> THE PROBLEM
Give back the records below exactly, every one, with no pictures.

--- DATA PROVIDED Enclosed Below ---

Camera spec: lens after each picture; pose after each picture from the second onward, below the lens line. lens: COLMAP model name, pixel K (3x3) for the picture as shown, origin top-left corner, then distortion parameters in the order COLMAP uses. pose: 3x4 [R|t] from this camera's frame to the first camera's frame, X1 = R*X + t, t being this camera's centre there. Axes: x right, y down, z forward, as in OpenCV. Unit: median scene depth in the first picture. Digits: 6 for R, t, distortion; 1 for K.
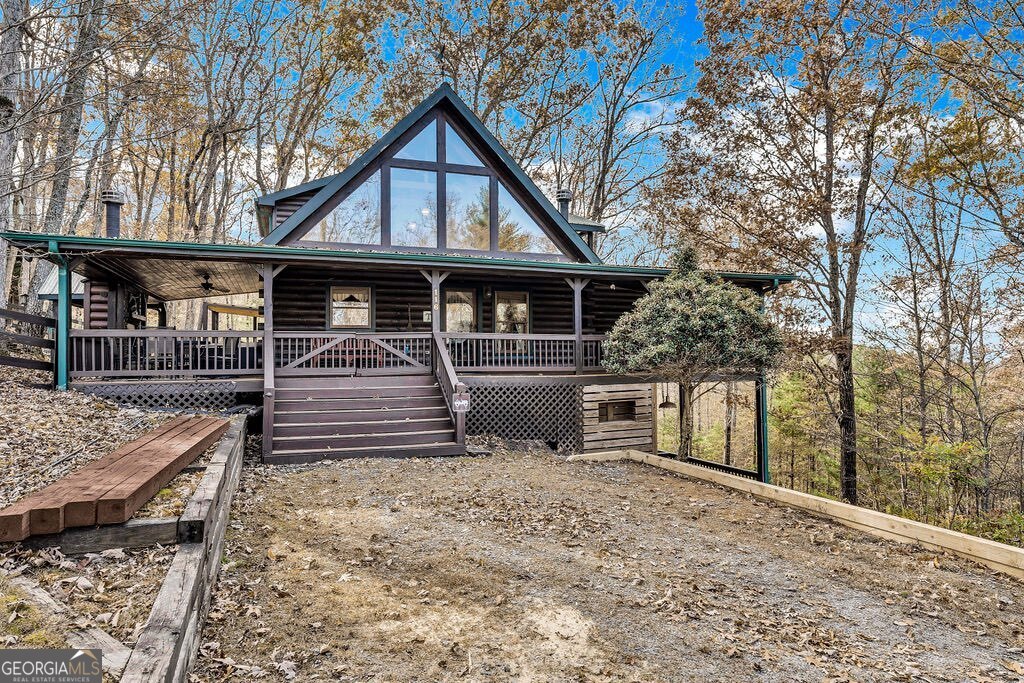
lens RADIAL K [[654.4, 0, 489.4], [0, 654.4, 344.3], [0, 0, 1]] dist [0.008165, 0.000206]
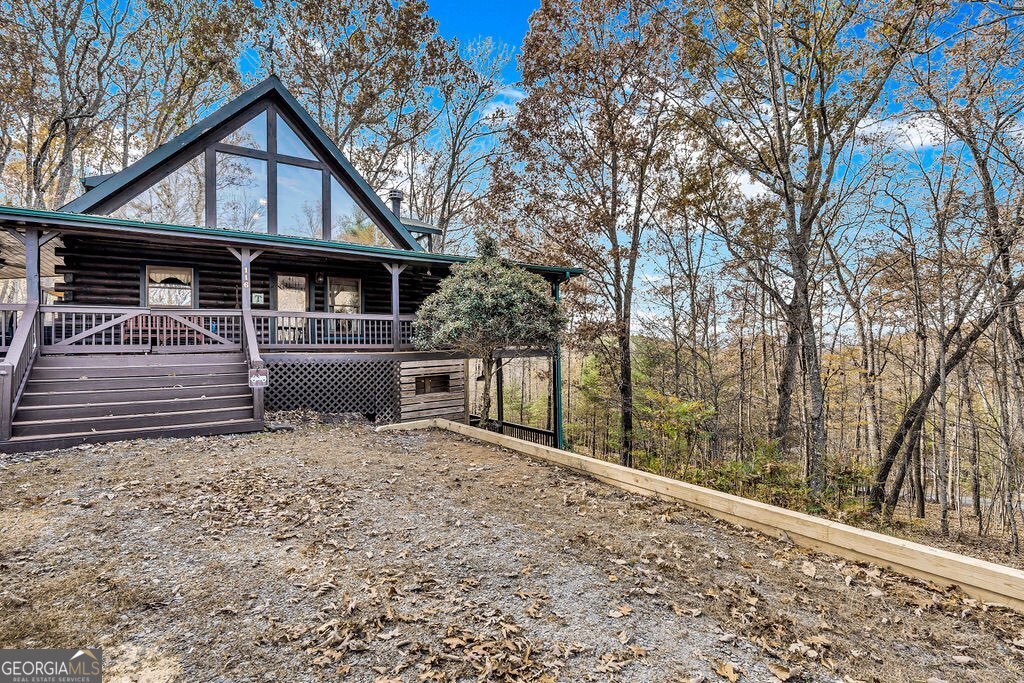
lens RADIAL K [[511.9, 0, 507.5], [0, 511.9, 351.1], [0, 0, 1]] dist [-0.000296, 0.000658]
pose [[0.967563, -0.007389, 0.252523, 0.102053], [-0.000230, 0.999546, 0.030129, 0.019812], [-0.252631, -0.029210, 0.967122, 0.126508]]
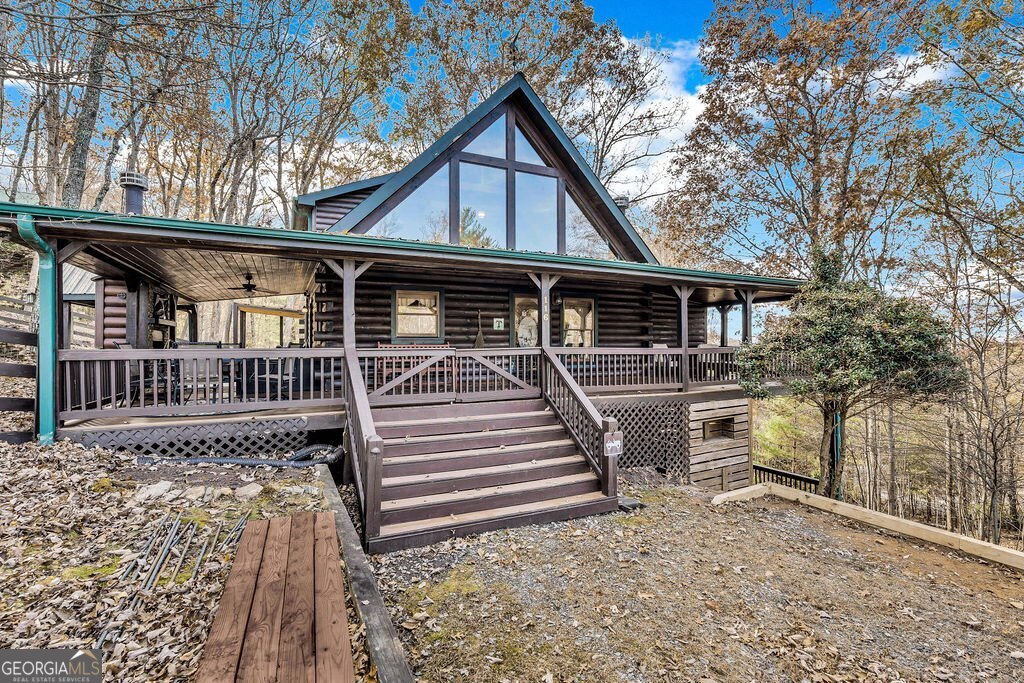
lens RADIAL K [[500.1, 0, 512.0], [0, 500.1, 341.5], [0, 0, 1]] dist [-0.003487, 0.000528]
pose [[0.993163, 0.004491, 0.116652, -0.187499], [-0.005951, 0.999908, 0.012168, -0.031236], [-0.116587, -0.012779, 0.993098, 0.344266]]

--- End of Enclosed DATA PROVIDED ---

> OUTPUT BELOW
Camera spec: lens after each picture; pose after each picture from the second onward, below the lens line. lens: COLMAP model name, pixel K (3x3) for the picture as shown, origin top-left corner, then distortion parameters in the order COLMAP uses. pose: 3x4 [R|t] from this camera's frame to the first camera's frame, X1 = R*X + t, t being this camera's centre there. Axes: x right, y down, z forward, as in OpenCV. Unit: median scene depth in the first picture. Digits: 6 for R, t, distortion; 1 for K.
lens RADIAL K [[654.4, 0, 489.4], [0, 654.4, 344.3], [0, 0, 1]] dist [0.008165, 0.000206]
lens RADIAL K [[511.9, 0, 507.5], [0, 511.9, 351.1], [0, 0, 1]] dist [-0.000296, 0.000658]
pose [[0.967563, -0.007389, 0.252523, 0.102053], [-0.000230, 0.999546, 0.030129, 0.019812], [-0.252631, -0.029210, 0.967122, 0.126508]]
lens RADIAL K [[500.1, 0, 512.0], [0, 500.1, 341.5], [0, 0, 1]] dist [-0.003487, 0.000528]
pose [[0.993163, 0.004491, 0.116652, -0.187499], [-0.005951, 0.999908, 0.012168, -0.031236], [-0.116587, -0.012779, 0.993098, 0.344266]]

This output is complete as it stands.